Featured Article | Max Londberg | LS Journal | October 5, 2016
To outsiders, a Lee’s Summit woman may have been envied for what appeared to be a healthy, even affluent marital life.
She lived in a large home overlooking water, and her husband, who made considerably more money, often treated her to vacations and encouraged her to spend lavishly.
But far from nurturing his wife, the husband was brandishing their financial means as a way to maintain a sense of dominance and control.
“By encouraging me to spend money, he knew I would assume that I could never get out of the relationship,” the woman said.
She said she was told every week by her husband: “Don’t ever think you could leave; you could never make it on your own.”
The woman wished to remain anonymous for this story. Over the years, she has told few people of the more than three decades she spent in an abusive relationship, “if nothing else out of fear of it getting back to him.”
She spoke from Hope House of Lee’s Summit, a domestic violence abuse shelter. This month is Domestic Violence Awareness Month, and the shelter and others across the country are raising funds to combat the many forms of domestic abuse.
For the woman and staff at Hope House, combating the problem is a 24/7/365 endeavor.
“It’s really difficult to talk about,” the woman said.
Today, she looks for signs of abuse in other women, and when she finds it, she encourages the victim to open up to her.
“I use the word ‘abuse’ a lot because they don’t recognize it as abuse,” she said.
As a child, the woman was raised in what she called an “abusive-type setting,” and her husband showed signs of abusiveness even before they were married.
“We tend to go into relationships because they’re familiar, not because they’re healthy,” she said.
For many years, she blamed herself for the toxic treatment she was subjected to. What begins as invective tends to escalate, she said, into other damaging forms of mistreatment.

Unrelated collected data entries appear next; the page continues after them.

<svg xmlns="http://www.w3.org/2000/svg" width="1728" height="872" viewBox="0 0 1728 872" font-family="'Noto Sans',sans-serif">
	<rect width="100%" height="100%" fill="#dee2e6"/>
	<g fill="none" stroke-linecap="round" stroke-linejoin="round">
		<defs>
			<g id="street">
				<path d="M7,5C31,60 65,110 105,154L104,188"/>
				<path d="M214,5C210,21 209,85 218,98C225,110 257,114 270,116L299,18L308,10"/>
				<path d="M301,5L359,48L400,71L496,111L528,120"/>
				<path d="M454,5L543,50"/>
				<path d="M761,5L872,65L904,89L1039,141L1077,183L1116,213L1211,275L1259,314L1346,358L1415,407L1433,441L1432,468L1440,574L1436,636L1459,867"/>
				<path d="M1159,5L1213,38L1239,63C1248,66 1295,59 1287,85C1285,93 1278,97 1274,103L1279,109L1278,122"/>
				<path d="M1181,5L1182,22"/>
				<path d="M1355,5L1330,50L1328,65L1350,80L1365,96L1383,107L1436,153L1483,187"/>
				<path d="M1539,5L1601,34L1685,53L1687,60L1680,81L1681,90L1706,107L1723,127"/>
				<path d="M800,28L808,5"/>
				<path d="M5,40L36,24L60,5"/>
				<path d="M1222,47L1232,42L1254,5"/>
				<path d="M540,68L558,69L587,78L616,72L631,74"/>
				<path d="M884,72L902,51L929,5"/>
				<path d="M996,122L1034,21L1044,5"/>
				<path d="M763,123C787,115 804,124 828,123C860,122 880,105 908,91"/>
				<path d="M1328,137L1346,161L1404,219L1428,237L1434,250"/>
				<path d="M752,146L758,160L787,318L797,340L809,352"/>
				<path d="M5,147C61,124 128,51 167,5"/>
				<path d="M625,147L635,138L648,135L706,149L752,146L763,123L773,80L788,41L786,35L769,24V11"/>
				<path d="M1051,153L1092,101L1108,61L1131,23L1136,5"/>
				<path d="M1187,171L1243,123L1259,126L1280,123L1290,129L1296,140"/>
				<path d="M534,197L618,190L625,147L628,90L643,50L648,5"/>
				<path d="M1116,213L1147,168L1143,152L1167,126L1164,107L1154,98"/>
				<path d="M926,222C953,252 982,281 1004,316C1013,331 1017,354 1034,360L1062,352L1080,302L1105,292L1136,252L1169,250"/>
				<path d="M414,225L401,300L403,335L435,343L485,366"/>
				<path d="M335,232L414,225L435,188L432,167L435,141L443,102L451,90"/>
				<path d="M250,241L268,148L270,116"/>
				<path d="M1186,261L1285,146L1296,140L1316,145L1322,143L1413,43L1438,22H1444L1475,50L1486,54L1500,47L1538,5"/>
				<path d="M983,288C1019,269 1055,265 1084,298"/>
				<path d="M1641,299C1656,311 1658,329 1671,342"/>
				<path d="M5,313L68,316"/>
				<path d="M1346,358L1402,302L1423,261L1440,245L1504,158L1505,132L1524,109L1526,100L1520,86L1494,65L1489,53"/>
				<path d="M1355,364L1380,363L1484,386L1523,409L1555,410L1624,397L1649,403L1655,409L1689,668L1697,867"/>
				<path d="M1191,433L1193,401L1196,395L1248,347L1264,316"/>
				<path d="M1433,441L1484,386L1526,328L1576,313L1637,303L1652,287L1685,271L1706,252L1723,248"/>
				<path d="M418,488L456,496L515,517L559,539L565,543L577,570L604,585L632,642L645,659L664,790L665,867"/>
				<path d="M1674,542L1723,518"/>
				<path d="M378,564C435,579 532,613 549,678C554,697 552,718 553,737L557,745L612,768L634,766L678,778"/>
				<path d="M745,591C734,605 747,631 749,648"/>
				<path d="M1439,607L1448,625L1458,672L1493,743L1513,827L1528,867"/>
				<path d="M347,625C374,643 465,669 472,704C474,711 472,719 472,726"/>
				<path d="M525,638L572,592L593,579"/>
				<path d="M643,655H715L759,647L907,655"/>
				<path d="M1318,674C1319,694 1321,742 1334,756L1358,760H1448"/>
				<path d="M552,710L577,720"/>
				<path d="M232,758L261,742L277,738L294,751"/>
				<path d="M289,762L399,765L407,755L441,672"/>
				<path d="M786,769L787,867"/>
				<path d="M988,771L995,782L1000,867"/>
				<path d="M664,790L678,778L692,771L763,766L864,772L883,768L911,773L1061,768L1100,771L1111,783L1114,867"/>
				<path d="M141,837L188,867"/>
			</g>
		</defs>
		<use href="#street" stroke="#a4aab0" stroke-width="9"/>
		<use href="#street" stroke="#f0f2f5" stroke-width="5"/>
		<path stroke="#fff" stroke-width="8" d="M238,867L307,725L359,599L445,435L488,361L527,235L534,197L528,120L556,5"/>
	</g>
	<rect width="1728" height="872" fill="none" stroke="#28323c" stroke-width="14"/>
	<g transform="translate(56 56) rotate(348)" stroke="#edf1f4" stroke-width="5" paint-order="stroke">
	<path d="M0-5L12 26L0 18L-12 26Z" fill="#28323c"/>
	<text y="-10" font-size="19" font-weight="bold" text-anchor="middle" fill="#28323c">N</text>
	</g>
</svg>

Her husband, seeking control, threatened her often, told her she could not survive without him and his income.
One in four women will be a victim of domestic violence at some point in her lifetime, and financial abuse is commonly wielded in an attempt to deter women from leaving.
Abusers, said Hope House CEO Mary Anne Metheny, are desperate to retain control in a relationship, and the attempts to subjugate their partners is borne of that need for superiority.
At the worst of times, the Lee’s Summit woman endured death threats.
“There were threats of physical harm: ‘Don’t you ever try to leave me. I’ll kill you if you leave me,’” her husband told her.
Finally, about 10 years ago, the woman discovered Hope House, which led her to a book about abuse. She credits “ The Verbally Abusive Relationship,” by Patricia Evans, for providing the perspective needed to fully recognize her plight and gain the courage to leave.
Hope House helped. The shelter works with women and sometimes men to develop a unique plan for leaving an abusive relationship safely.
“The most dangerous time is when (a victim) leaves,” Metheny said.
Death threats are not uncommon. Metheny said that domestic violence murders often occur in the period after abusers learn their victims are or are trying to leave.
“The reason for that is power and control — they don’t have it anymore,” Metheny said. “They have to increase their efforts to get it back.”
She added that combating domestic violence requires reshaping how we think about it. Today, too much of the onus is placed on the victim.
She doesn’t answer when people ask her why victims don’t just leave. “That’s not the question to ask. The question to ask is, ‘Why is he abusing her?’ And, ‘Why doesn’t he leave instead of her?’”
Finances and fear are the two main reasons women stay, Metheny said.
Hope House offers a range of services in Lee’s Summit and Independence, including 122 beds in its two emergency shelters, support groups, hotel placements, counseling services and others.
For the Lee’s Summit survivor, Hope House helped to liberate her.
“I am 10,000 percent happier than I was. People don’t have to live that way, but sometimes they can’t see a way out,” she said.
To Metheny, helping people find a way out is the goal of Hope House.
“Our goal is to empower people and really help them find their voice again,” Metheny said.